Monday, August 24, 2015

Marathon Training Week 9

Sometimes it's nice to remember that training plans aren't set in stone, and that it isn't the end of the world to miss a workout. Sometimes it's even a good idea to take an extra rest day.

I'm not thrilled with my paces from this week, but I keep reminding myself that I'm running further than I ever have before. It isn't really likely that I can increase both speed and distance at the same time.

Everything I have read says that you shouldn't have a time goal for a first marathon, that your only goal should be to enjoy it and finish strong. Of course, that is my A goal, but you know I can't help but think about what time I would like to finish by.

So, how did this week go? It started off a little sore, but ended strong. Check it out (the bold is what my training plan called for):

Monday: Cross Training. I was really sore (especially my quads) and tired from my long run on Sunday. An hour of yoga helped stretch things out and kept me from laying on the couch and letting everything seize up.


Tuesday: 5 miles. Tuesday was a day of complete physical exhaustion. I didn't get to bed at a reasonable time on Monday, and I was still trying to play catch up from the early wake up call and long run on Sunday. I attempted to nap and went to bed early.
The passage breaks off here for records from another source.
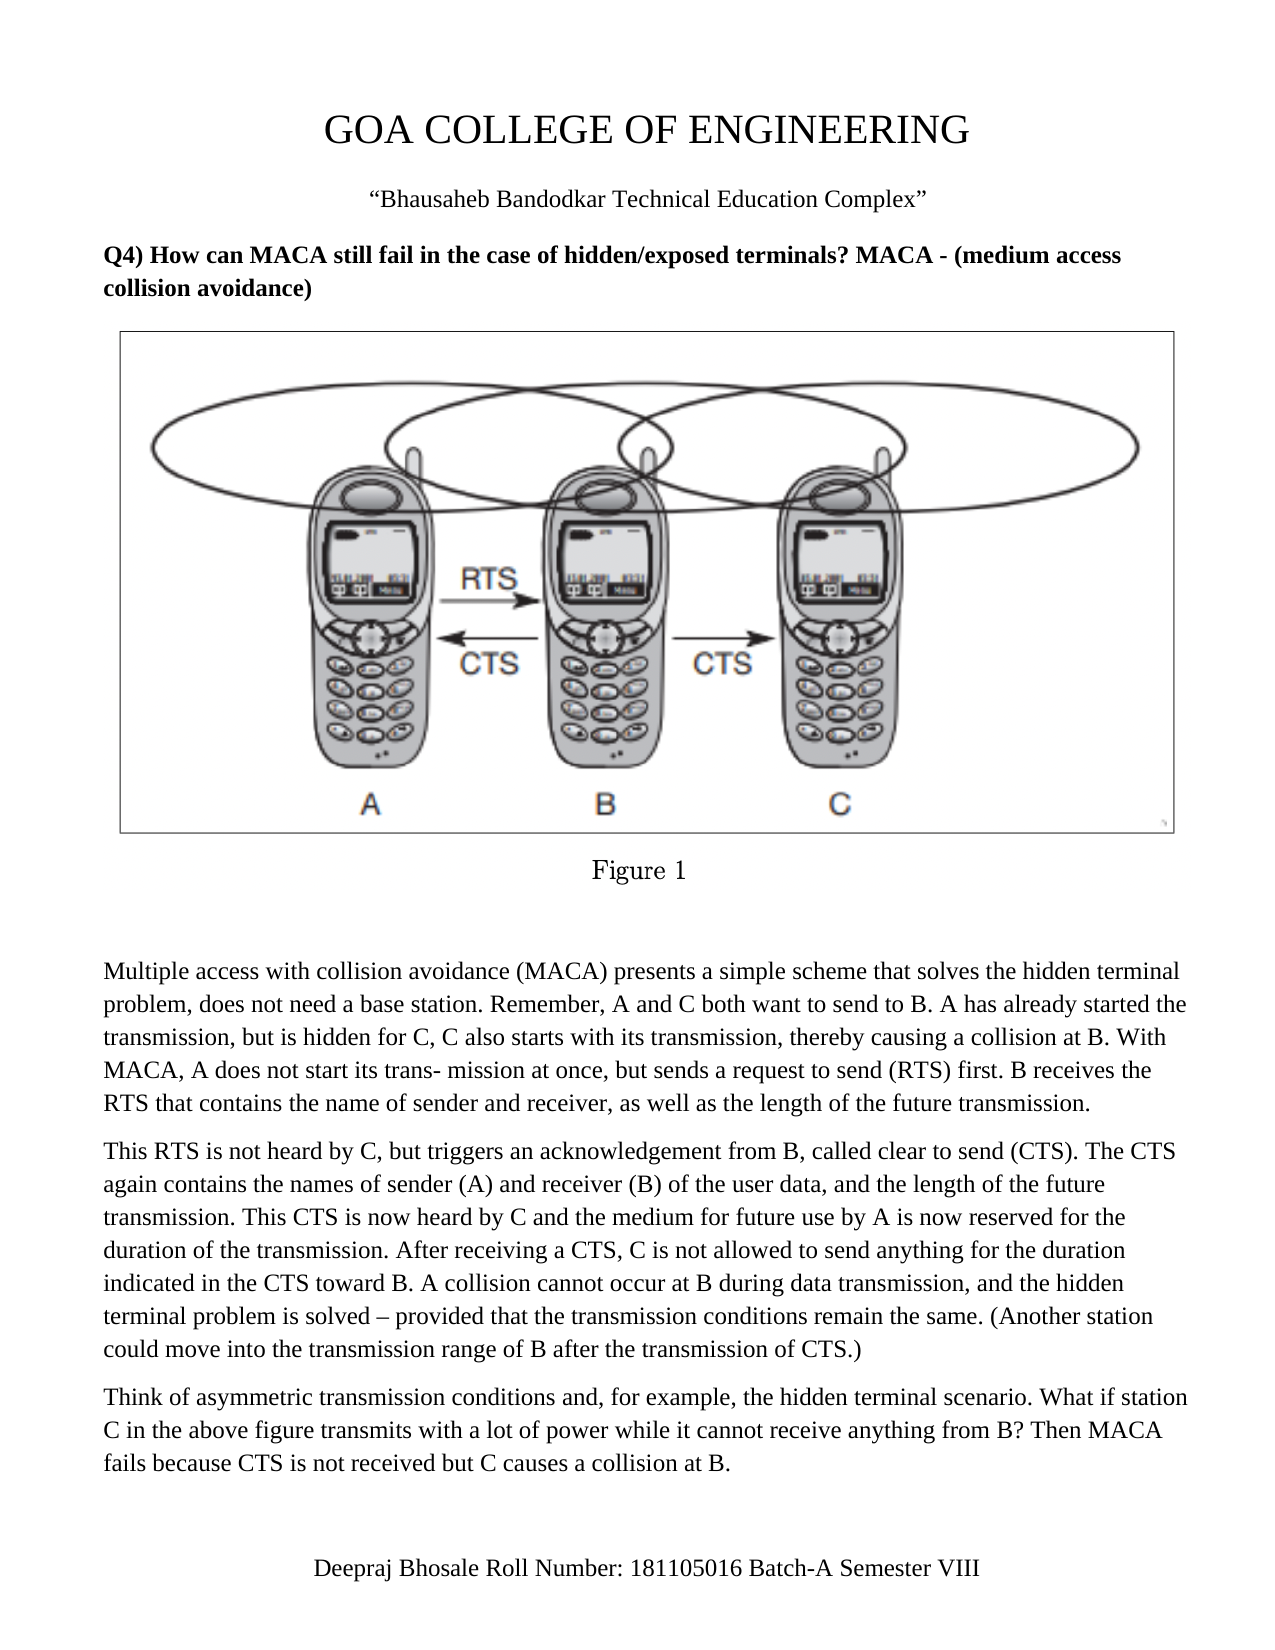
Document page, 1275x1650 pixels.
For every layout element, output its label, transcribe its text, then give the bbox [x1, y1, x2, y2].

text This RTS is not heard by C, but triggers an acknowledgement from B, called clear to send (CTS). The CTS again contains the names of sender (A) and receiver (B) of the user data, and the length of the future transmission. This CTS is now heard by C and the medium for future use by A is now reserved for the duration of the transmission. After receiving a CTS, C is not allowed to send anything for the duration indicated in the CTS toward B. A collision cannot occur at B during data transmission, and the hidden terminal problem is solved – provided that the transmission conditions remain the same. (Another station could move into the transmission range of B after the transmission of CTS.) [103, 1136, 1191, 1363]
picture [103, 321, 1191, 890]
text Think of asymmetric transmission conditions and, for example, the hidden terminal scenario. What if station C in the above figure transmits with a lot of power while it cannot receive anything from B? Then MACA fails because CTS is not received but C causes a collision at B. [103, 1382, 1191, 1477]
text Q4) How can MACA still fail in the case of hidden/exposed terminals? MACA - (medium access collision avoidance) [103, 240, 1191, 302]
text Multiple access with collision avoidance (MACA) presents a simple scheme that solves the hidden terminal problem, does not need a base station. Remember, A and C both want to send to B. A has already started the transmission, but is hidden for C, C also starts with its transmission, thereby causing a collision at B. With MACA, A does not start its trans- mission at once, but sends a request to send (RTS) first. B receives the RTS that contains the name of sender and receiver, as well as the length of the future transmission. [103, 956, 1191, 1117]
Wednesday: 8 miles. The extra rest day and my new shoes helped me feel good and I may have pushed it a little harder than I should have. I ran by feel, but definitely stressed out my quads on the hills. 8.04 miles @ 9:21 pace.
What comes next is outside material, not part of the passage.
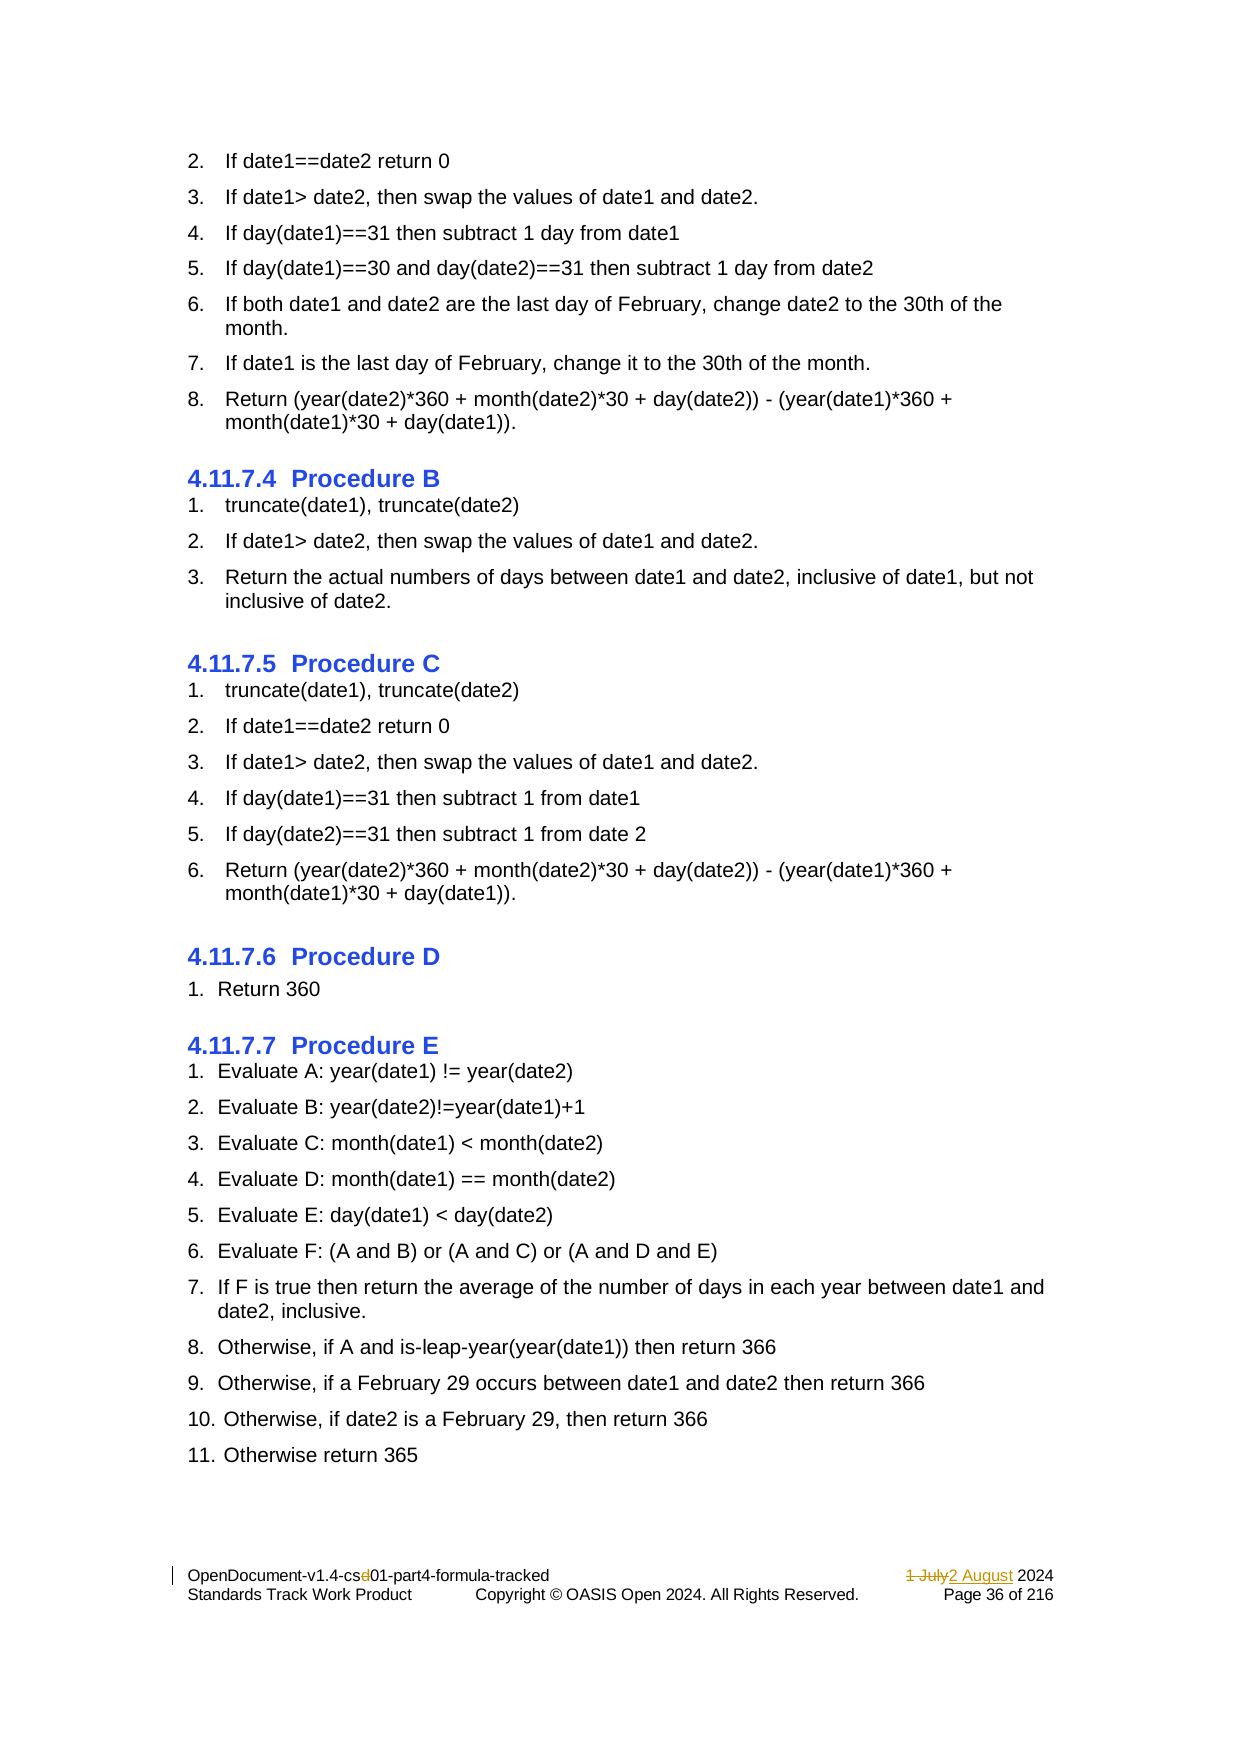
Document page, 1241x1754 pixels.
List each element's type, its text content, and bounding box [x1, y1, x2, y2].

Thursday: 5 miles. I made myself go slow for this run. Hurting my quads even more didn't seem like the best plan. Felt pretty good (if slow) and did 20 minutes of yoga when I got home. 5.04 miles @ 10:04 pace.

Friday: Rest day. I debated making up Tuesday's skipped miles, but decided I was better off going into the weekend well rested. A little yoga probably wouldn't have hurt, but I didn't even do that.

Saturday: 8 miles. This run just felt slow. The pace wasn't terrible, but no matter how hard I pushed, the pace just wouldn't improve. The knowledge that I had 18 miles on the plan for Sunday stopped me from doing anything stupid, so I just trudged my way along. A quick 10 minutes of yoga when I got home and some headstand practice went a lot better than my run. 8.03 miles @ 9:49 pace.

Sunday: 18 miles. I was up at 5am and out the door a little after 6 with my hydration pack stuffed with gels, my sunglasses, my iPod and my phone. I felt strong for this whole run (except for mile 17 for some reason). While I won't be shouting my pace from the rooftops (just on the internet), I've never run 18 miles before, so that's impressive on its own! 18 miles @ 10:52 pace.